### THE PROBLEM:
From the line with "919 598 1.94" to the line with "218 343 26.68", retype every line exactly, including those two, and leave out the rest of the data below.

=== Section Start ===

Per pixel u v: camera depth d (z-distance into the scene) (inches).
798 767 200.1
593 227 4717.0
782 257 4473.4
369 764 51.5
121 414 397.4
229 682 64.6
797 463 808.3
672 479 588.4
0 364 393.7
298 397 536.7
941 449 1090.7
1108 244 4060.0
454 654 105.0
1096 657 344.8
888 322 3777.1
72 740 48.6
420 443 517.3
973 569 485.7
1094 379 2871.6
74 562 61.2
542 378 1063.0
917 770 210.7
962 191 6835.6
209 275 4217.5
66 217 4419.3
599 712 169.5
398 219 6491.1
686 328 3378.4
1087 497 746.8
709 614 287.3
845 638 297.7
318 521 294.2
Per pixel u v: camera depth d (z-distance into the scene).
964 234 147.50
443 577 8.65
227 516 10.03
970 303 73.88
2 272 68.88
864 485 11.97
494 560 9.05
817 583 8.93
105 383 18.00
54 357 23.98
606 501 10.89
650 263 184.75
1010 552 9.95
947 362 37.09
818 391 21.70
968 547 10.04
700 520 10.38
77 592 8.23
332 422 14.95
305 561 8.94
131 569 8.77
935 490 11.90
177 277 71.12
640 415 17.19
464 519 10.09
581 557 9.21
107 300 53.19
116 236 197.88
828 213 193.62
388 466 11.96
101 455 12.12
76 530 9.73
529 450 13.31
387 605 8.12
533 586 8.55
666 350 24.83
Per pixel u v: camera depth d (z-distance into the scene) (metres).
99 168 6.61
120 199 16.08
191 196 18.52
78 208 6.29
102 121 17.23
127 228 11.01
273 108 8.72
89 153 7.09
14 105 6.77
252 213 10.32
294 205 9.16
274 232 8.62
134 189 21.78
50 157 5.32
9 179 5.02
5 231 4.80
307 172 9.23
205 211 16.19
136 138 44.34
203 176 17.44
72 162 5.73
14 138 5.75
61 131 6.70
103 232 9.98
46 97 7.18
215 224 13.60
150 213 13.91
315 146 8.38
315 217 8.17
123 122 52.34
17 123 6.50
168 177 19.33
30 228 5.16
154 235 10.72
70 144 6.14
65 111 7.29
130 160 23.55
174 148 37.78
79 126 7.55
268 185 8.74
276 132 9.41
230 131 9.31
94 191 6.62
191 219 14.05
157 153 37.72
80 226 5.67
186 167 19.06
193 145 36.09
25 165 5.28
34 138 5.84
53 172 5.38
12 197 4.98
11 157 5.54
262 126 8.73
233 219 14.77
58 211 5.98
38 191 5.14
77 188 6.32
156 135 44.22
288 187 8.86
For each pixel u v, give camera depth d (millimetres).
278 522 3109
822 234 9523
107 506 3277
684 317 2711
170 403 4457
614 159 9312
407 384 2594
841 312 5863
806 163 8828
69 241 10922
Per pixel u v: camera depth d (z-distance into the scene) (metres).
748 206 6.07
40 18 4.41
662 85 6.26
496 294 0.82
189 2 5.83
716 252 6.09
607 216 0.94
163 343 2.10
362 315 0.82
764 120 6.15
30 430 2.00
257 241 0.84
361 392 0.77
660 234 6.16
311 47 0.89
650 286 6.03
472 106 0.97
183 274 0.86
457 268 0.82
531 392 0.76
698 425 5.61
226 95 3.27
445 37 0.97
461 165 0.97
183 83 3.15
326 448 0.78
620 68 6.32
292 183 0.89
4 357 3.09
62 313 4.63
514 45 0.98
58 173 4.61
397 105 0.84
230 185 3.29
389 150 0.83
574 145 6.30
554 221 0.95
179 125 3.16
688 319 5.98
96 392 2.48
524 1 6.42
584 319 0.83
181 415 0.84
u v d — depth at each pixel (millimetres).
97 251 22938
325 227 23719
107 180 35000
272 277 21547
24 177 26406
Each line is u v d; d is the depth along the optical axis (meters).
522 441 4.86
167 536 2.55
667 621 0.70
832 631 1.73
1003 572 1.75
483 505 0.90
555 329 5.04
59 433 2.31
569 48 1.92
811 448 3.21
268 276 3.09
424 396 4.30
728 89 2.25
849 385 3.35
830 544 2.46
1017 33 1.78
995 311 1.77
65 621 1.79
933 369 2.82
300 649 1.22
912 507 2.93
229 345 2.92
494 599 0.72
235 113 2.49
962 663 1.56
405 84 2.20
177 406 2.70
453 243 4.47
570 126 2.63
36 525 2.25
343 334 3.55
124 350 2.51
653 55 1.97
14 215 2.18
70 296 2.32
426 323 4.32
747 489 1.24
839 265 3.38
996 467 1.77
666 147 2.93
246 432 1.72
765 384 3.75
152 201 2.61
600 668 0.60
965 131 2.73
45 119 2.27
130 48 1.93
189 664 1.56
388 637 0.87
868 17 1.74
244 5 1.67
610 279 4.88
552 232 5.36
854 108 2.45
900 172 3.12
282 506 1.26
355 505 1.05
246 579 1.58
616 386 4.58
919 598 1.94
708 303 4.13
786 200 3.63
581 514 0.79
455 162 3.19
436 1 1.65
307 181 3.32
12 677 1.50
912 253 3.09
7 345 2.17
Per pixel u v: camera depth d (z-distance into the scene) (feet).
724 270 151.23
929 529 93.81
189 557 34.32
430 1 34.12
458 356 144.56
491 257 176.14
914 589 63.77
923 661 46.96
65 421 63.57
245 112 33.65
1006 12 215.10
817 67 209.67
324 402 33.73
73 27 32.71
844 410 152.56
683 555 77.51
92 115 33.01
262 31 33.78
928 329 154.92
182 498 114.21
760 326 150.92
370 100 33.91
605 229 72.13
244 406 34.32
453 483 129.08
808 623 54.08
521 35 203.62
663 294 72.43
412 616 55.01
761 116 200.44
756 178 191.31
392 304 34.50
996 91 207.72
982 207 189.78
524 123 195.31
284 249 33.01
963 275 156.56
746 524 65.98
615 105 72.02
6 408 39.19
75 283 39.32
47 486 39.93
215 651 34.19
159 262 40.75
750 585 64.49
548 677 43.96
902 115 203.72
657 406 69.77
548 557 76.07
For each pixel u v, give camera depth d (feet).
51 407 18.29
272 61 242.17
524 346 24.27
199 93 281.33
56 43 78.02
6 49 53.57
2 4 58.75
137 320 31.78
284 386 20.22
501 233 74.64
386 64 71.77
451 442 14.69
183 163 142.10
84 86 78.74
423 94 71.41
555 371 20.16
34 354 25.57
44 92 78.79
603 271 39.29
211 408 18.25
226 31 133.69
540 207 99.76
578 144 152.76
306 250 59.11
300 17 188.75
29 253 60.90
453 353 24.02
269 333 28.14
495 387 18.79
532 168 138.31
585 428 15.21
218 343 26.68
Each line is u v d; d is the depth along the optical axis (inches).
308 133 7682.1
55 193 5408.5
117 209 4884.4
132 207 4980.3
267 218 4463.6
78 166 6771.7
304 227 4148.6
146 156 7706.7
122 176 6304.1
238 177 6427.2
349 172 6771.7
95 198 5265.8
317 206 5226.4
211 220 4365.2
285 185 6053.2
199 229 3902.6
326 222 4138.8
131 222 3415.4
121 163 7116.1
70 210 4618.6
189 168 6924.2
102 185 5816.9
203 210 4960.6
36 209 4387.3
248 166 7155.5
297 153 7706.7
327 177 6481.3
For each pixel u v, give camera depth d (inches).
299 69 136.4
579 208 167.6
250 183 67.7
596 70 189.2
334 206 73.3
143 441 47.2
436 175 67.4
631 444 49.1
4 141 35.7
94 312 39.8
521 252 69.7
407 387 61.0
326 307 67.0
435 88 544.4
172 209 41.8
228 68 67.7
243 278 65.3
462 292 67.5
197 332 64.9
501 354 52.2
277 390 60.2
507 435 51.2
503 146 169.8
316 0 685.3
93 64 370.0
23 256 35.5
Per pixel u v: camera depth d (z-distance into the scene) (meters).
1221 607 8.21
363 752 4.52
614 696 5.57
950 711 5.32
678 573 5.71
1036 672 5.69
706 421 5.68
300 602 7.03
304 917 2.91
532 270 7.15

=== Section End ===

### OUTPUT FOR THIS TASK:
919 598 1.94
708 303 4.13
786 200 3.63
581 514 0.79
455 162 3.19
436 1 1.65
307 181 3.32
12 677 1.50
912 253 3.09
7 345 2.17
Per pixel u v: camera depth d (z-distance into the scene) (feet).
724 270 151.23
929 529 93.81
189 557 34.32
430 1 34.12
458 356 144.56
491 257 176.14
914 589 63.77
923 661 46.96
65 421 63.57
245 112 33.65
1006 12 215.10
817 67 209.67
324 402 33.73
73 27 32.71
844 410 152.56
683 555 77.51
92 115 33.01
262 31 33.78
928 329 154.92
182 498 114.21
760 326 150.92
370 100 33.91
605 229 72.13
244 406 34.32
453 483 129.08
808 623 54.08
521 35 203.62
663 294 72.43
412 616 55.01
761 116 200.44
756 178 191.31
392 304 34.50
996 91 207.72
982 207 189.78
524 123 195.31
284 249 33.01
963 275 156.56
746 524 65.98
615 105 72.02
6 408 39.19
75 283 39.32
47 486 39.93
215 651 34.19
159 262 40.75
750 585 64.49
548 677 43.96
902 115 203.72
657 406 69.77
548 557 76.07
For each pixel u v, give camera depth d (feet).
51 407 18.29
272 61 242.17
524 346 24.27
199 93 281.33
56 43 78.02
6 49 53.57
2 4 58.75
137 320 31.78
284 386 20.22
501 233 74.64
386 64 71.77
451 442 14.69
183 163 142.10
84 86 78.74
423 94 71.41
555 371 20.16
34 354 25.57
44 92 78.79
603 271 39.29
211 408 18.25
226 31 133.69
540 207 99.76
578 144 152.76
306 250 59.11
300 17 188.75
29 253 60.90
453 353 24.02
269 333 28.14
495 387 18.79
532 168 138.31
585 428 15.21
218 343 26.68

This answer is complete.